Treatment Decision Making Guide
Step 11 – Review Your Decision
When you have identified your preferred option, take time to review this decision with your child’s medical team. Write down what you understand and expect, including how you think the treatment will progress, and the outcome you anticipate. List the advantages and disadvantages of the selected treatment, and all other options.
Review this document with the doctors, to ensure you have included and clearly understood all relevant information. The medical team can help you add key points, clarify misunderstandings or assumptions, and tell you if your expectations are realistic.
Use this consultation to ask for any more information you need to fully understand and decide on your child’s care. For example:
- Specific cancer stage and location of tumours, and what that means.
- Potential risk to your child’s life.
- Goals of treatment.
- Medical procedures involved.
- Possible side effects, risks, and long term implications.
- Frequency and duration of treatment and follow up care.
- Potential to save sight.
- Recovery and rehabilitation.
- Estimated cost for all medical care, including follow-up.

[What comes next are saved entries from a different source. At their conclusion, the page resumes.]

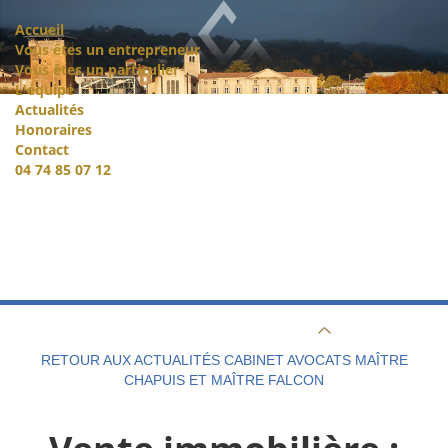
Accueil
Vous êtes un entrepreneur
Vous êtes un particulier
L'équipe
Actualités
Honoraires
Contact
04 74 85 07 12
RETOUR AUX ACTUALITÉS CABINET AVOCATS MAÎTRE
CHAPUIS ET MAÎTRE FALCON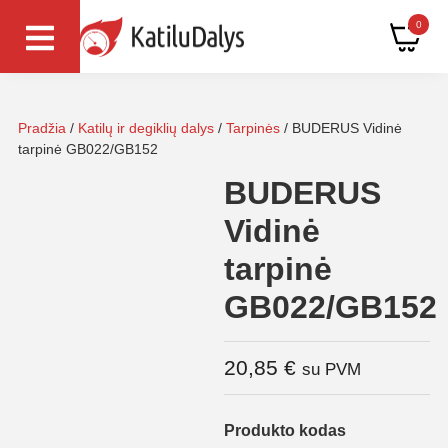
0
Pradžia
/
Katilų ir degiklių dalys
/
Tarpinės
/ BUDERUS Vidinė
tarpinė GB022/GB152
BUDERUS
Vidinė
tarpinė
GB022/GB152
20,85
€
su PVM
Produkto kodas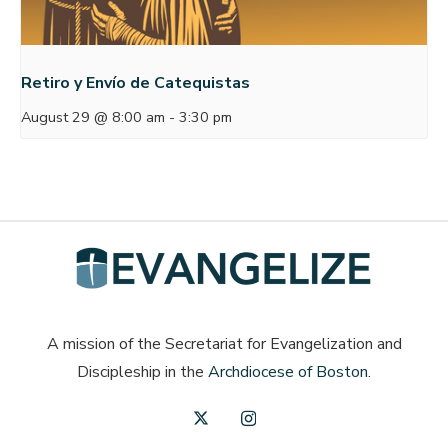
Retiro y Envío de Catequistas
August 29 @ 8:00 am
-
3:30 pm
A mission of the Secretariat for Evangelization and
Discipleship in the
Archdiocese of Boston
.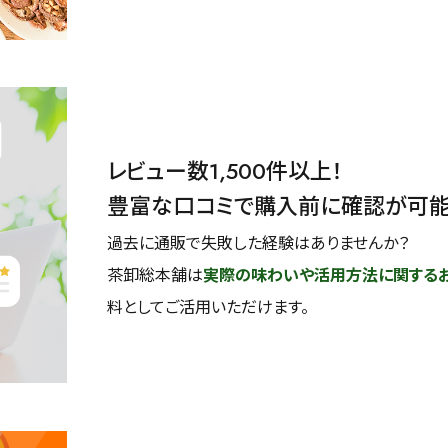
レビュー数1,500件以上！
豊富な口コミで購入前に確認が可
過去に通販で失敗した経験はありませんか？
茶卸総本舗は
実際の味わいや活用方法に関する
料としてご活用いただけます。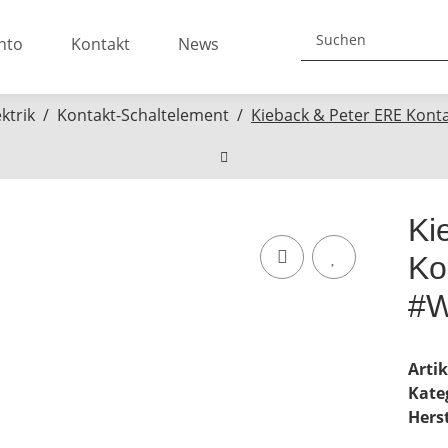
nto
Kontakt
News
ektrik
Kontakt-Schaltelement
Kieback & Peter ERE Kont
Ki
Ko
#W
Arti
Kate
Herst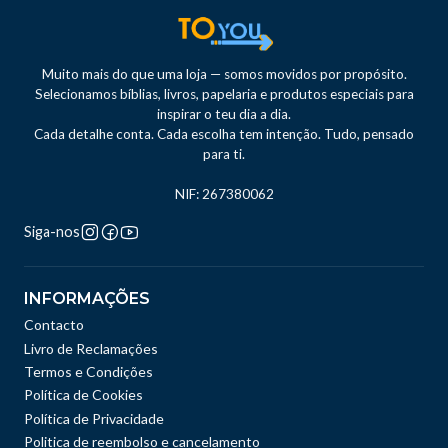
Muito mais do que uma loja — somos movidos por propósito.
Selecionamos bíblias, livros, papelaria e produtos especiais para
inspirar o teu dia a dia.
Cada detalhe conta. Cada escolha tem intenção. Tudo, pensado
para ti.
NIF: 267380062
Siga-nos
INFORMAÇÕES
Contacto
Livro de Reclamações
Termos e Condições
Política de Cookies
Política de Privacidade
Politica de reembolso e cancelamento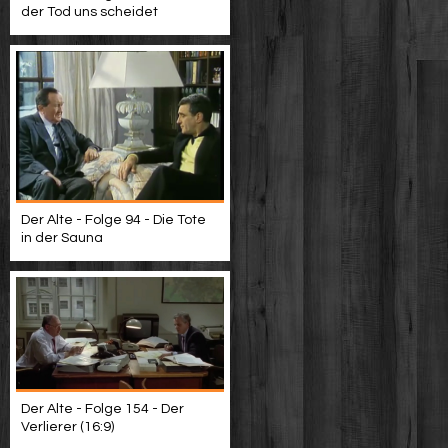
der Tod uns scheidet
Der Alte - Folge 94 - Die Tote
in der Sauna
Der Alte - Folge 154 - Der
Verlierer (16:9)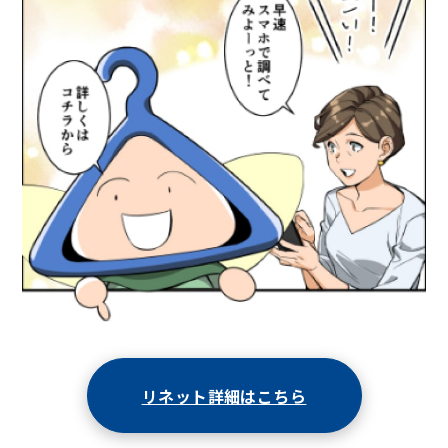
リネット詳細はこちら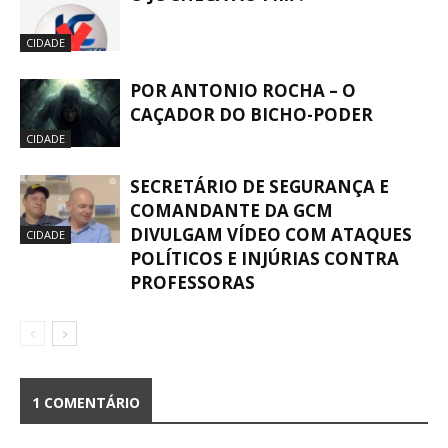
CIDADE
POR ANTONIO ROCHA – O
CAÇADOR DO BICHO-PODER
CIDADE
SECRETÁRIO DE SEGURANÇA E
COMANDANTE DA GCM
DIVULGAM VÍDEO COM ATAQUES
CIDADE
POLÍTICOS E INJÚRIAS CONTRA
PROFESSORAS
1 COMENTÁRIO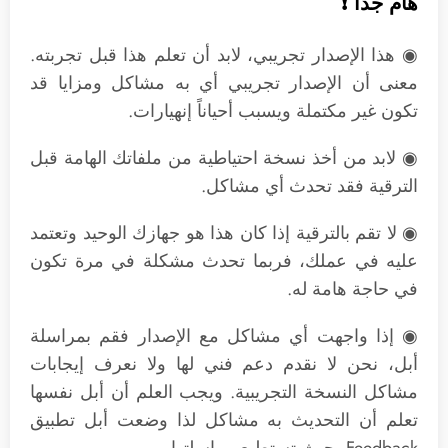
هام جداً ❗
◉ هذا الإصدار تجريبي، لابد أن تعلم هذا قبل تجربته.
معنى أن الإصدار تجريبي أي به مشاكل ومزايا قد
تكون غير مكتملة ويسبب أحياناً إنهيارات.
◉ لابد من أخذ نسخة احتياطية من ملفاتك الهامة قبل
الترقية فقد تحدث أي مشاكل.
◉ لا تقم بالترقية إذا كان هذا هو جهازك الوحيد وتعتمد
عليه في عملك، فربما تحدث مشكلة في مرة تكون
في حاجة هامة له.
◉ إذا واجهت أي مشاكل مع الإصدار فقم بمراسلة
أبل، نحن لا نقدم دعم فني لها ولا نعرف إيجابات
مشاكل النسخة التجريبية. ويجب العلم أن أبل نفسها
تعلم أن التحديث به مشاكل لذا وضعت أبل تطبيق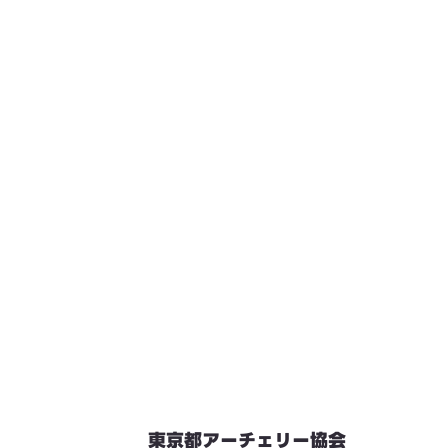
東京都アーチェリー協会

After the discussion, ask yourself if this decision still makes sense and feels right to you. You have the right to ask more questions, to change your mind, and to seek another opinion, so long as doing so does not cause a dangerous delay in treatment.
Treatment decisions for retinoblastoma are challenging, and you need to have as much confidence in your final choice as possible. It is not uncommon to explore several options and seek several opinions from different retinoblastoma specialists before making the decision you feel is best for your child and family.
However, retinoblastoma is a fast-growing cancer and leaving it untreated for a long time will put your child’s life at risk. Do not delay prompt treatment to seek another opinion for eye-salvage if your child already has signs of very advanced or dangerous disease:
- The optic nerve is not clearly visible during EUA.
- A collapsed or shrunken eye (phthisis bulbi).
- High eye pressure (glaucoma).
- Bleeding in the front of the eye (hyphema).
- Infection in the eye socket (orbital cellulitis).
These are all signs that cancer is at high risk for spread outside the eye.